Signing every firmware artifact: how we do it
May 12, 2026 · OTA-Pulse team
An unsigned firmware update landing on a production fleet is a scenario most embedded teams would rather never encounter. The risk is straightforward: if a device installs arbitrary code delivered over the network, a compromised server, a rogue access point, or a supply-chain incident can turn a routine maintenance window into a mass brick event. Signing every artifact before it leaves the server is the first line of defense, and it is not optional.
This post walks through how OTA-Pulse approaches artifact signing — the algorithms we chose, how keys are managed, and what the device actually does when it receives a signed package.
Two algorithms, one verifier
OTA-Pulse supports two signing algorithms:
- RSA-4096 with PSS padding and SHA-256 — industry-standard, widely supported by OpenSSL, hardware security modules, and every major Linux keystore. PSS padding is probabilistic, which removes the determinism weakness present in PKCS#1 v1.5.
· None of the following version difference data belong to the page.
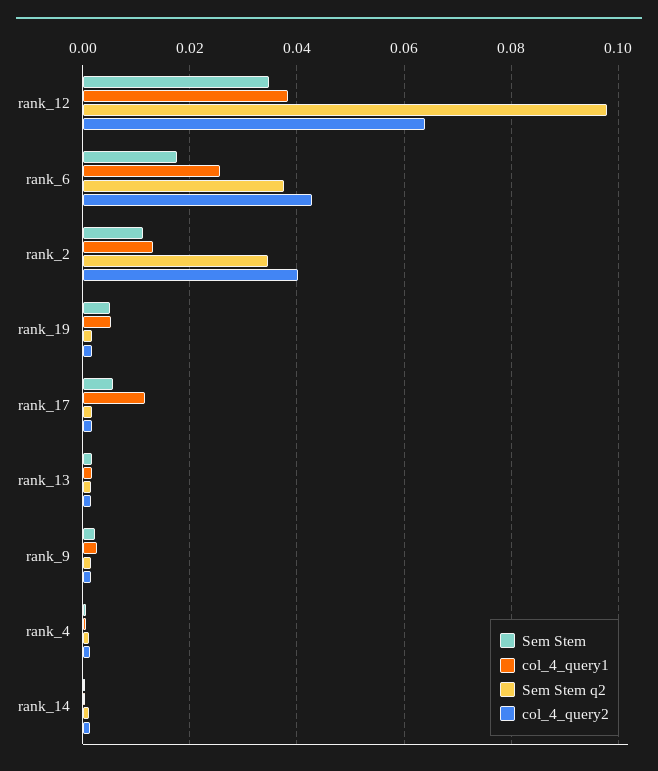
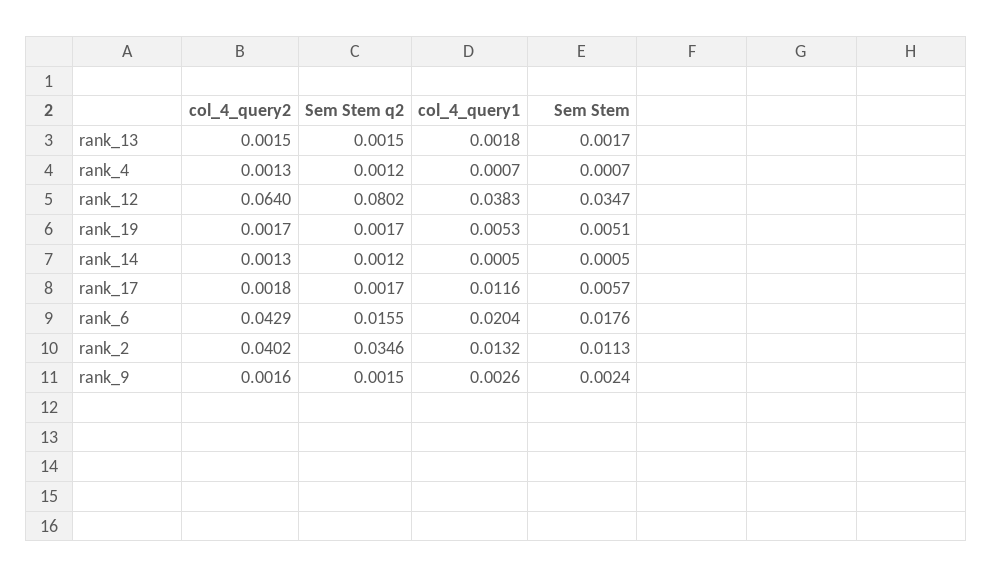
  {
    "Sem Stem": {
      "rank_12": 0.0347,
      "rank_6": 0.0176,
      "rank_2": 0.0113,
      "rank_19": 0.0051,
      "rank_17": 0.0057,
      "rank_13": 0.0017,
      "rank_9": 0.0024,
      "rank_4": 0.0007,
      "rank_14": 0.0005
    },
    "col_4_query1": {
      "rank_12": 0.0383,
-     "rank_6": 0.026,
+     "rank_6": 0.0204,
      "rank_2": 0.0132,
      "rank_19": 0.0053,
      "rank_17": 0.0116,
      "rank_13": 0.0018,
      "rank_9": 0.0026,
      "rank_4": 0.0007,
      "rank_14": 0.0005
    },
    "Sem Stem q2": {
-     "rank_12": 0.098,
+     "rank_12": 0.0802,
-     "rank_6": 0.038,
+     "rank_6": 0.0155,
      "rank_2": 0.0346,
      "rank_19": 0.0017,
      "rank_17": 0.0017,
      "rank_13": 0.0015,
      "rank_9": 0.0015,
      "rank_4": 0.0012,
      "rank_14": 0.0012
    },
    "col_4_query2": {
      "rank_12": 0.064,
      "rank_6": 0.0429,
      "rank_2": 0.0402,
      "rank_19": 0.0017,
      "rank_17": 0.0018,
      "rank_13": 0.0015,
      "rank_9": 0.0016,
      "rank_4": 0.0013,
      "rank_14": 0.0013
    }
  }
- ECDSA on the P-384 curve with SHA-384 — produces a smaller signature (~96 bytes vs ~512 bytes for RSA-4096) and is faster to verify on constrained hardware. P-384 provides 192-bit security, well above the 128-bit floor for new deployments.
Both algorithms are handled by the same verification interface on the device. A fleet that wants to rotate from RSA to ECDSA can run both key types in parallel during the transition — the verifier tries each loaded key and accepts the artifact if any valid key produces a successful verification.
Key management: server holds the secret, device holds the check
The private signing key never leaves the server environment. It is generated in the OTA-Pulse backend, optionally stored in an HSM or secret vault, and used only to produce signatures at deploy time. The corresponding public key is the only thing that travels to the device.
Public keys are embedded in the firmware image itself during the Yocto build. The Yocto recipe installs them to a read-only path on the device:
/etc/soc-monitoring/signing-keys/active/
├── production-rsa-public.pem
└── production-ecdsa-public.pem
The active/ directory is owned by root and mounted read-only by the init system. An attacker who gains user-level shell access cannot substitute a key and wait for the next update. The only path to replacing a key is a full signed firmware update — which requires the existing key to be valid in the first place.
The server configuration that controls which algorithms are required looks like this:
{
"signing_enabled": true,
"algorithms": ["RSA-4096", "ECDSA-P384"],
"require_signatures": true
}
Setting require_signatures: true causes the server to reject deployment requests for any artifact that has not been signed. Unsigned artifacts are blocked at the API layer before any device ever sees them.
Verification flow on the device
When the OTA agent receives a deployment notification, it follows this sequence:
- Download the firmware artifact.
- Download the detached
.sigfile from the same distribution endpoint. - Load all public keys found in
/etc/soc-monitoring/signing-keys/active/. - For each loaded key, attempt to verify the signature against the artifact hash.
- If any key produces a valid verification result, proceed with installation.
- If no key produces a valid result, abort and report the failure.
The agent never writes the artifact to the final installation partition until step 5 succeeds. There is no “try and see” — a failed verification triggers an immediate abort followed by deletion of the downloaded artifact from the staging area.
Failure modes
Three categories of failure are handled explicitly:
Tampered artifact — the artifact was modified in transit. The SHA digest computed on the device will not match the digest that was signed, so every verification attempt fails. The agent logs the failure with the artifact hash and reports back to the server.
Missing signature — the .sig file is absent or empty. The agent treats this as a verification failure rather than a skip. If require_signatures is enabled on the server, this artifact should never have reached the device, but the device-side enforcement is independent of the server check.
Wrong key — the artifact was signed with a key that is not installed on this device. This occurs legitimately during key rotation: old devices carrying only the previous key, new devices carrying only the new key. The transition period must overlap both keys in the active/ directory to serve both cohorts simultaneously.
The on-device security log at /var/log/soc-ota-security.log records every verification attempt — successful or not — with the artifact identifier, the algorithm used, the key fingerprint, and the outcome.
Looking ahead: rotation and multi-org isolation
Key rotation is the next operational concern after initial deployment. The plan is to support rolling rotation: generate a new key pair, add the new public key to a firmware update, deploy to the fleet, and then retire the old key from the server once all devices have the updated firmware. The device will accept signatures from either key during the overlap window.
Multi-organisation isolation is a related goal. A fleet managed by one customer should not be reachable by another customer’s signing key, even if both organisations share the same OTA-Pulse instance. Scoping keys to organisations at the database layer, combined with per-org key directories in the Yocto recipe, provides that isolation without requiring separate infrastructure.
Both capabilities are on the roadmap. In the meantime, the two-layer verification architecture — server validates before deploy, device validates before install — means a compromised distribution endpoint alone is not sufficient to push malicious code to a device.